Bradford's ruptures, de Balincourt's ecstasies and Lansden's painstakingly meta-woven necessities are among the subtler points of note in these picks from the 11/21 edition of our fine-fettled newsletter.
ROBERT LANSDEN: CHANCE AND NECESSITY
Robert Henry Contemporary, 56 Bogart St., through November 25th
Painstakingly composed, executed with no apparent procedural traces and mesmerizing in their warps and wefts, Robert Lansden's rigorously detailed drawings on view at Robert Henry Contemporary seem to evidence very little of the 'chance' in the exhibition's title, the tail end of a quote by Democritus regarding the two primary impetuses of existence.
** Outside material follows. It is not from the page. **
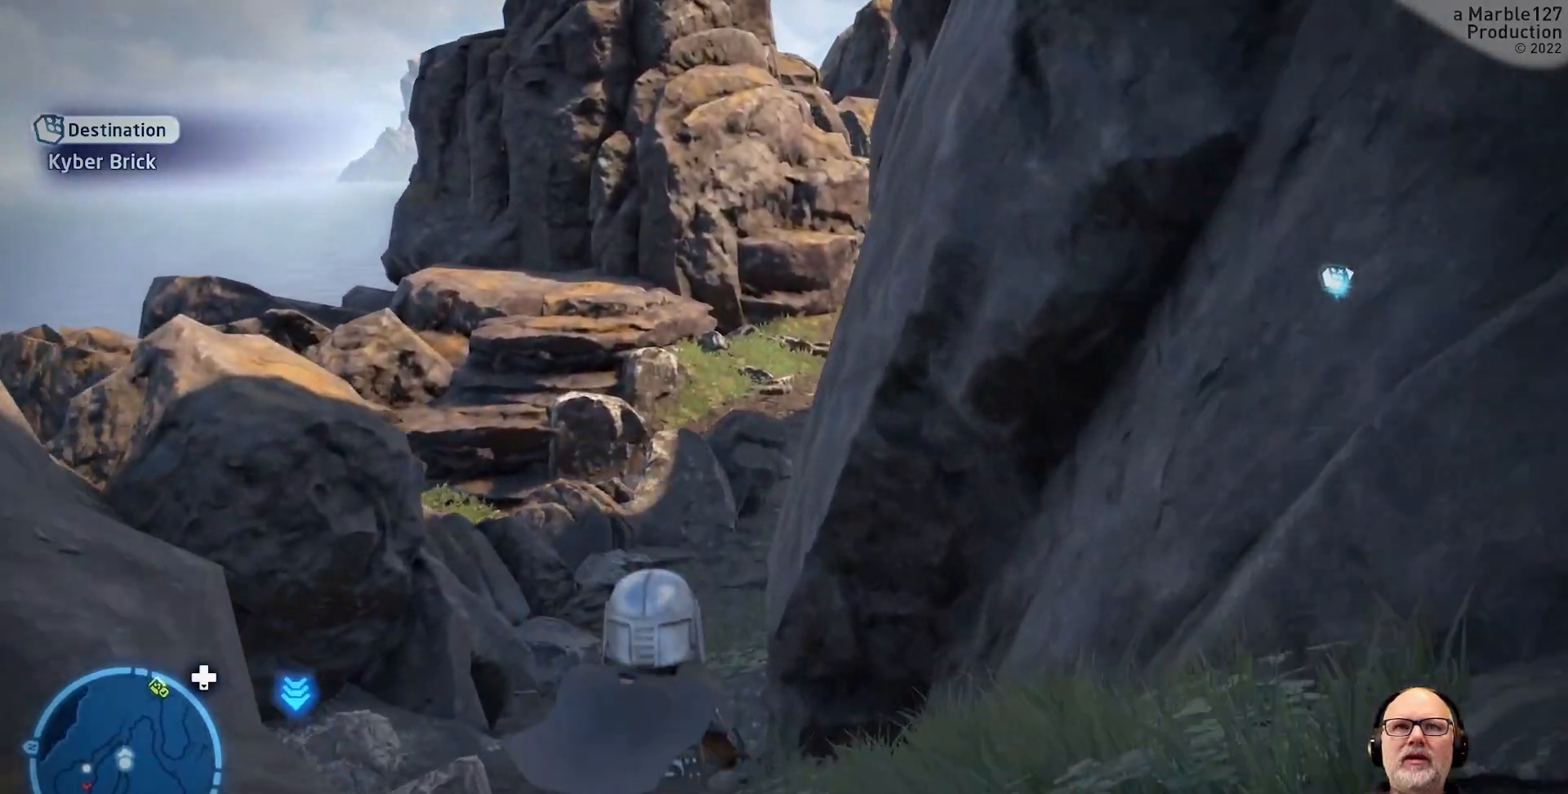
{"buttons": [], "left_stick": "up", "right_stick": "center", "events": []}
Obsession and compulsion—and perhaps a rather strictly structural form of coincidence—come to mind much more readily as one takes in the fine lines and finer interstices of these abstract, mostly monochromatic renderings in watercolor, ink, gouache and felt tip pens. Don't be surprised, at any rate, if these presumably self-meditative drawings gradually draw you to meditate, too.
MARK BRADFORD
Sikkema Jenkins & Co., 530 West 22nd St., through December 22nd
The subject of a recent mid-career survey show that traveled to a number of different cities without ever alighting, much to our chagrin, upon New York, this Los Angeles-based artist is known primarily for his large canvases that ripple and rupture in erosive layers of mixed media, collage and décollage. While subtractive processes and variable abrasion characterize the compositional thrust and complicated surfaces of his works, Bradford's compositions can also be effulgently vibrant, intermittently painterly and thoroughly—with great consistency—absorbing. What's more, at times they seem to operate somewhere outside their two apparent dimensions. Get a feel for his oeuvre while a bit of it is in town this time around.
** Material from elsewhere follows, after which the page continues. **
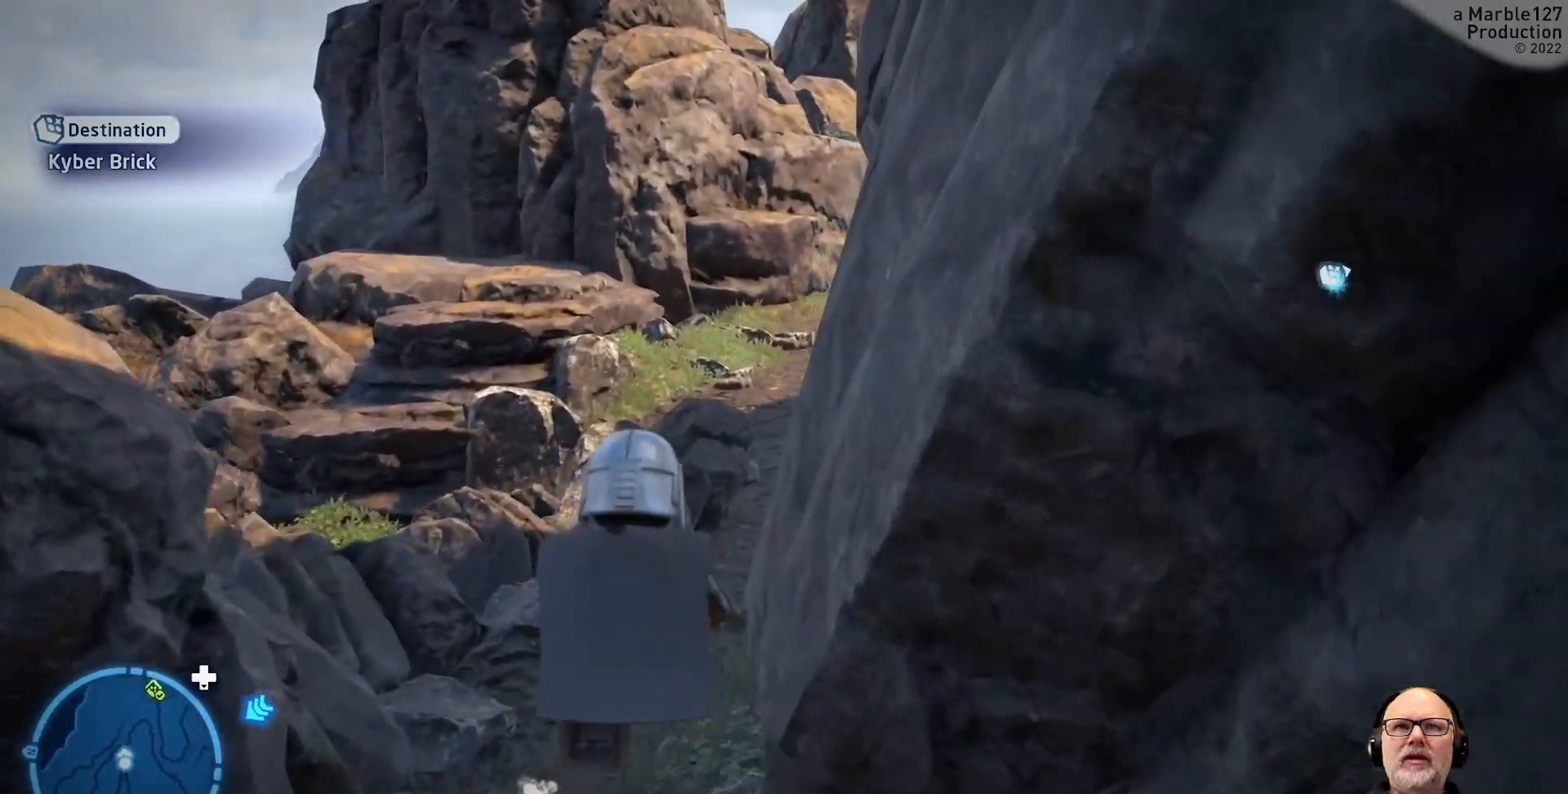
{"buttons": [], "left_stick": "up", "right_stick": "center", "events": []}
JULES DE BALINCOURT: ECSTATIC CONTACT
Salon 94 Bowery, 243 Bowery, through January 13th
In the well known Brooklyn-based artist's first solo exhibition at this particular gallery, de Balincourt has produced a new suite of works that are curiously colorful, occasionally experimental in their compositions and quite playfully evocative—if not ecstatic—overall. Abstracted in various ways and to various degrees, the artist's imagery here includes soldiers and ships, fireworks and seas, landscapes and at least one long lost configuration of continental plates. The mood seems light because the palette is so bright, yet what have those troops in Off Base been up to, pray tell? And is Son of the Earth an envisioned ode to our star or instead, perhaps, an alarming take on global warming?
GUIDO VAN DER WERVE
Luhring Augustine Bushwick, 25 Knickerbocker Ave., through December 16th
Concert pianist, composer, artist and particularly performative dutchman Guido van der Werve dons all such hats, and surely several others, in the video works that recently filled out two solo exhibitions at Luhring Augustine Chelsea and Luhring Augustine Bushwick. Although his newest work at the former is no longer on view, his older though nonetheless quite recent pieces are still queued up at the latter for several more weeks. Steeped in historical anecdotes pertaining to classical music and personal narratives, these videos are pensive and melancholic without descending into brooding, and they occasionally veer into very well-tuned humor as well. It's not a spoiler at all to tell you, for instance, that the tissue-begging feel of a piece titled Nummer vier dips ultimately into hilarious absurdity.